Opinion
December 19, 1996.
Appeal from an order of the Family Court of Tompkins County (Barrett, J.), entered March 2, 1995, which granted petitioner's application in a proceeding pursuant to Social Services Law § 384-b, to adjudicate Michelle S. an abandoned child, and terminated respondent's parental rights.
Before: Mikoll, J.P., Crew III, Casey and Peters, JJ.
Respondent is the mother of Michelle S., born in 1993, who has been in the custody of petitioner since August 23, 1993. On August 22, 1994, petitioner filed a petition alleging abandonment of the child by respondent for a period of over six months. Following a fact-finding hearing at which respondent testified, Family Court determined that respondent had abandoned the child and terminated her parental rights.
The record reveals that respondent has seen the child on only two occasions, both times at the hospital within 10 days after her birth. After giving birth to the child respondent was homeless with no permanent address, and subsequently suffered various injuries, apparently as a result of assaults by a domestic partner, which required brief hospitalizations in November 1993 and January 1994. Although respondent's caseworkers made several attempts to arrange regular visitations with her daughter, respondent either ignored or rejected their efforts. She traveled to Evanston, Illinois, in the spring of 1994 to stay with the father of her first three children, who apparently had been placed for adoption. Although respondent contends that she made several calls to petitioner from Illinois, it appears that none of these calls requested visitation or evinced any concern about her child, and after her return to Tompkins County in July 1994 she continued to make no effort to contact her daughter.

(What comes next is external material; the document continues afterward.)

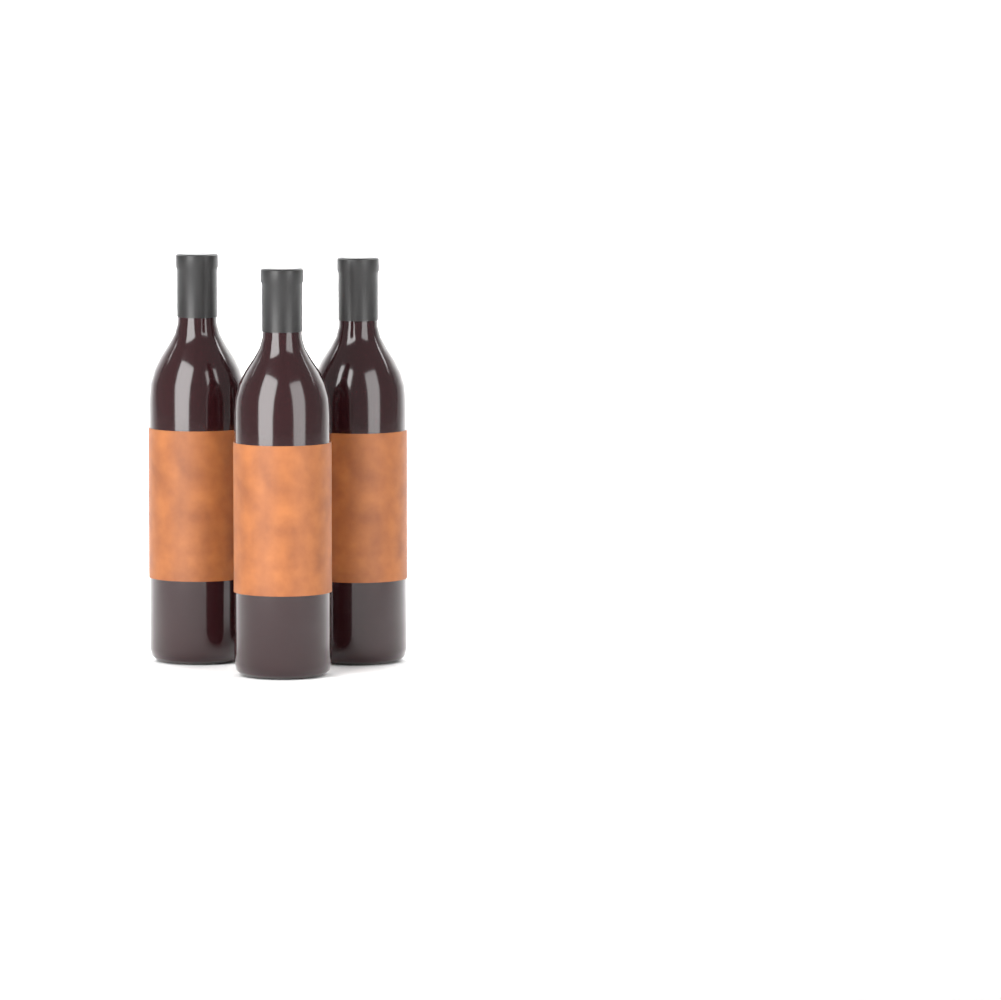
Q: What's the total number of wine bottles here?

Social Services Law § 384-b (5) (a) provides that an abandonment occurs if a parent evinces an intent to forego her parental rights as manifested by a failure to visit the child and communicate with the child or agency although able to do so, if not prevented nor discouraged from so doing by the agency. It is evident that when proceeding on grounds of abandonment an agency need not prove that it exercised diligent efforts to encourage and strengthen the parental relationship ( see, Matter of Anthony M., 195 AD2d 315, 317). In addition, minimal contacts or sporadic and insubstantial contacts by the parent are insufficient to defeat an abandonment petition which is otherwise supported by clear and convincing evidence ( see, Matter of Christopher MM., 210 AD2d 767, lv denied 85 NY2d 807; Matter of Gina RR., 197 AD2d 757, 759; Matter of Michael W., 191 AD2d 287; Matter of Leabert V., 174 AD2d 883, 884; Matter of Ravon Paul H., 161 AD2d 257).
Here, although petitioner encouraged visitation with her daughter, respondent saw her child shortly after birth and never attempted to visit her thereafter. In addition, respondent moved to another jurisdiction for several months, had only one corroborated contact of any significance with petitioner within the six months preceding the filing of the abandonment petition, and offered no viable explanation for her lack of communication. Based on this record, we find that Family Court was correct in finding the child to be abandoned by respondent and ordering that the parental rights of respondent be terminated ( see, Matter of Richard X., 226 AD2d 762, 764-765, lv denied 88 NY2d 808).
Ordered that the order is affirmed, without costs.